“Ortacılık” ve uçlar

“Orta yolcu diye küçümseniyoruz ama aslında o yol devrimci bir yol.”

ÖDP Eş Genel Başkanı Alper Taş, referandum dolayısıyla kızışan “tayin hakkı” tartışmaları sırasında kendisine yöneltilen soruları yanıtlarken böyle demiş.

Bizce doğru demiş.

Aslında ortada “orta yol” falan yoktur…

Öyle ya, böyle bir meselede “orta yolcu” sayılmamak için ille de “ne tayin hakkı kardeşim, yok öyle bir şey” demek ya da “mutlaka ayrı devlet kurulsun, hemen şimdi” diye tutturmak mı gerekiyor?

Yazıya böyle başlamamızın nedeni UKKTH konusuna bir kez daha girme gereği duymamız değil. Şu “orta yolculuk” hikâyesini başka ve farklı bir düzlemde tartışmak istedik.

***

Konuya, Yön dergisinin yeni çıkan 8. sayısında da bir ölçüde değinmeye çalıştık.

Herhangi bir ülkede sosyalist hareket, kendi yolunu çoğu durumda “iki uç” dışında (arasında değil) farklı bir yol savunarak ve önererek açmaya çalışır. Tarihteki örneklere baktığımızda genellikle böyle olduğunu görürüz. Örneğin 19. yüzyıl kapanırken Rus Marksistleri bir yanda legal Marksizm ile diğer yanda “Halkın Dostları” olmak üzere “iki uç” dışında kendilerine bir zemin oluşturmaya çalışmıştır.

“Dışında” diyoruz, “ortasında” değil. Yani dönemin Rus Marksistleri kendi yollarını “legal Marksizm’den şu kadar alalım, Narodnizmden de bu kadar kaparsak idare eder” diye çizmemişlerdir.

Neden böyle oluyor, hep uçlar çıkıyor?

İki nedene bağlayabiliyoruz.

Birincisi: Marksist düşünce ve sosyalist hareket ülke ölçeğinde yeni yeni ete kemiğe bürünürken boş bir kâğıt üzerinde çalışmaz.
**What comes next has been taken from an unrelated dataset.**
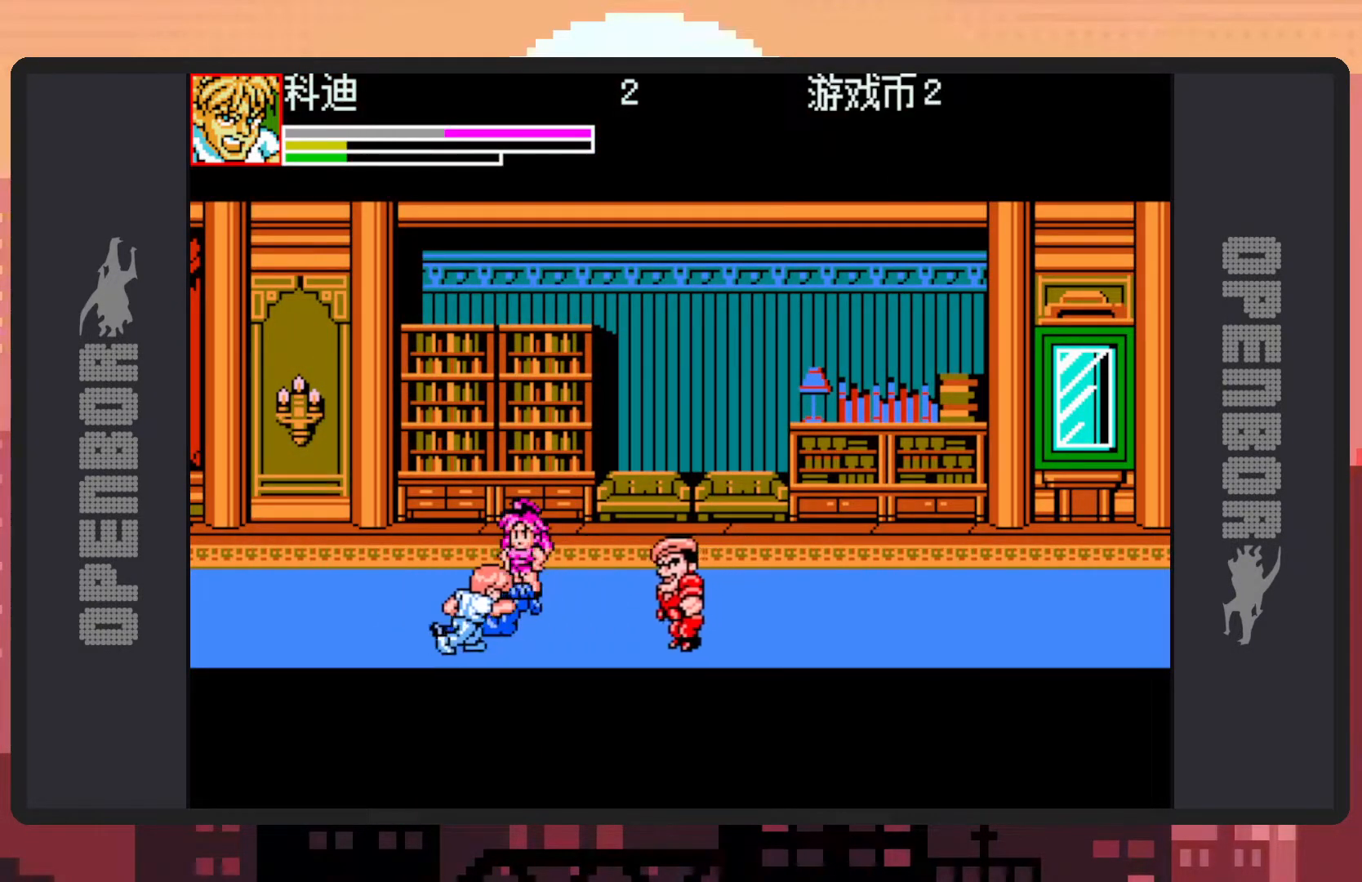
{"buttons": ["DPAD_RIGHT"], "events": [[33, "Y", "up"], [83, "Y", "down"], [117, "Y", "up"], [167, "Y", "down"], [217, "Y", "up"], [250, "Y", "down"], [300, "Y", "up"], [350, "Y", "down"], [384, "Y", "up"], [434, "Y", "down"], [484, "Y", "up"]]}
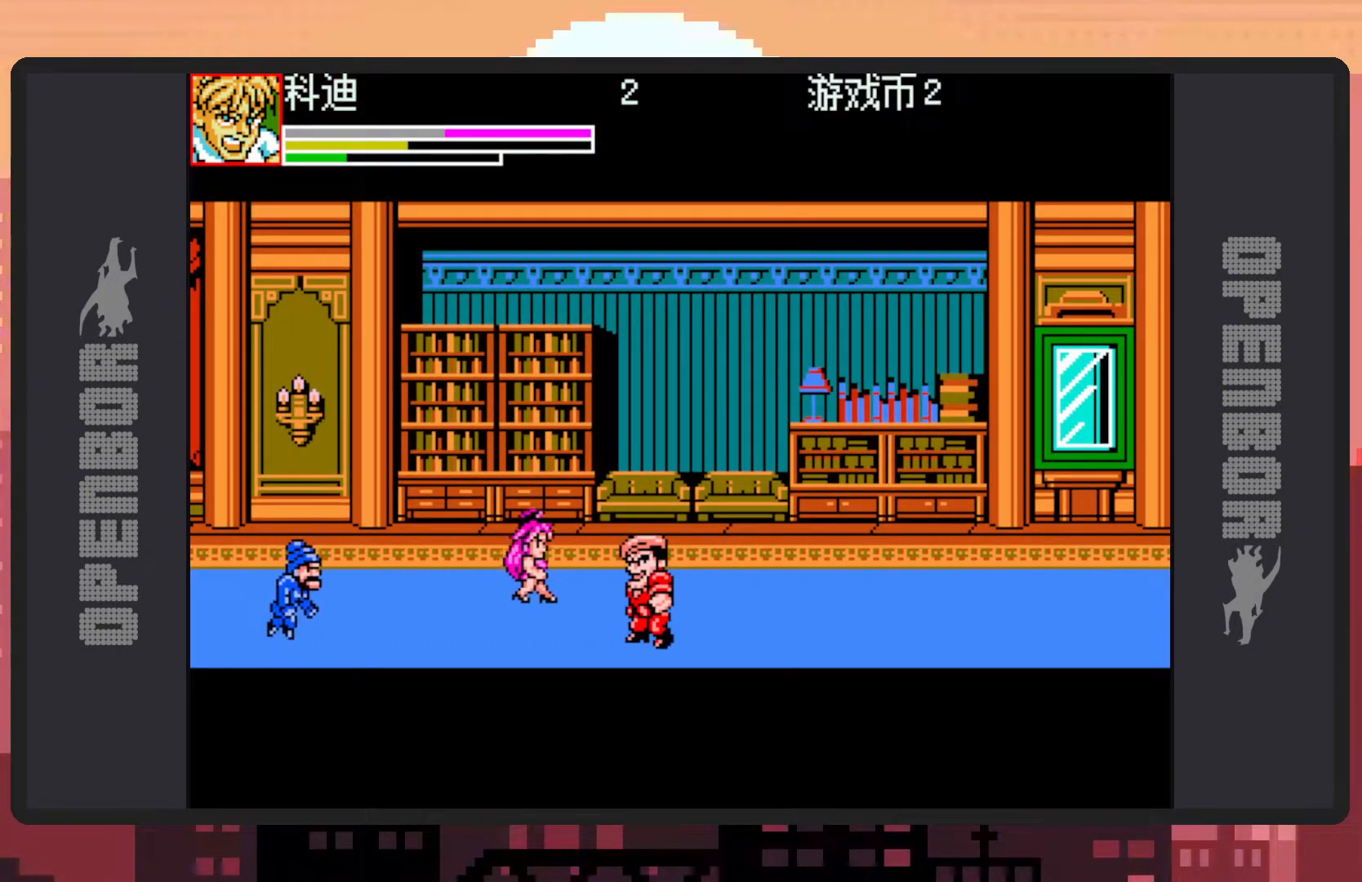
{"buttons": ["Y", "DPAD_RIGHT"], "events": [[17, "Y", "down"], [67, "Y", "up"], [117, "Y", "down"], [167, "Y", "up"], [201, "Y", "down"], [251, "Y", "up"], [301, "Y", "down"], [334, "Y", "up"], [384, "Y", "down"], [434, "Y", "up"], [468, "Y", "down"]]}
Kendisini tarihsel olarak önceleyen ve toplumun tümüne damgasını vuran siyasal, ideolojik, kültürel ayrılıklar ve saflaşmalar üzerine gelir.

Az önce Rusya örneğini vermiştik. Türkiye’ye dönersek; Marksist düşünce ve sosyalist hareket ülkemize “geldiğinde” önünde hazır bir İttihatçı-İtilafçı saflaşması bulmuştur. Bu iki siyasal çizgiden, dar bir tarihsel kesit bağlamında değil sonrasına uzantılarıyla birlikte söz ediyoruz.

Sonuçta Türkiye’de Marksist düşünce ve sosyalist hareket daha doğarken kendini bu “iki uçla” belirlenen bir ortamda bulmuştur ve bugün de aynı iki ucun uzantıları dışında kendi yolunu açmaya çalışmaktadır.

“Orta yolculuğu” deneyenler çıkmıştır elbette. Yani İttihatçı-Kemalist geleneğin şurasını burasını İtilafçı geleneğin demokrasiciliği, “sivilliği” ve ademi merkeziyetçiliği ile harmanlama düşüncesinde olanlar…

Ama tutmamıştır ve bizce bu yol herkesin olmasa bile sosyalist hareketin gündeminden düşmüştür.

“Herkesin olmasa bile” dedik; CHP’nin, yeni lanse edilen siyasal oluşumların, hatta ilk ağızda pek akla gelmeyecek başkalarının bu yöndeki denemelerini sürdürmesi mümkündür.

Bizi bir yere kadar ilgilendirmesi gerekir…

***

İkinci neden: Birincisine ek olarak ikinci neden, Marksist düşünce sosyalist hareketin güçsüz ve etkisiz kalma durumunun giderek kronikleşmesidir. Başka bir deyişle, birinci neden için doğal ya da tarihsel açıdan kaçınılmaz diyebiliriz; ancak 20 yıllık bir aranın öncesinde ve sonrasında 40’ar yıllık “marjinallik” dönemleri ne doğal ne de kaçınılmaz sayılabilir.

Özetle, sosyalist hareketin güçsüzlüğü ve etkisizliği ne kadar kronik bir hal alırsa, sosyalizm de “uçları” itip uzaklaştırmak yerine kendisi o uçlar arasına sıkışmaya başlar. Ardından, uçları uzaklaştıramamanın, bunları aşamamanın bedeli de “orta yolculuk” eleştirilerine maruz kalan sosyalistler tarafından ödenir.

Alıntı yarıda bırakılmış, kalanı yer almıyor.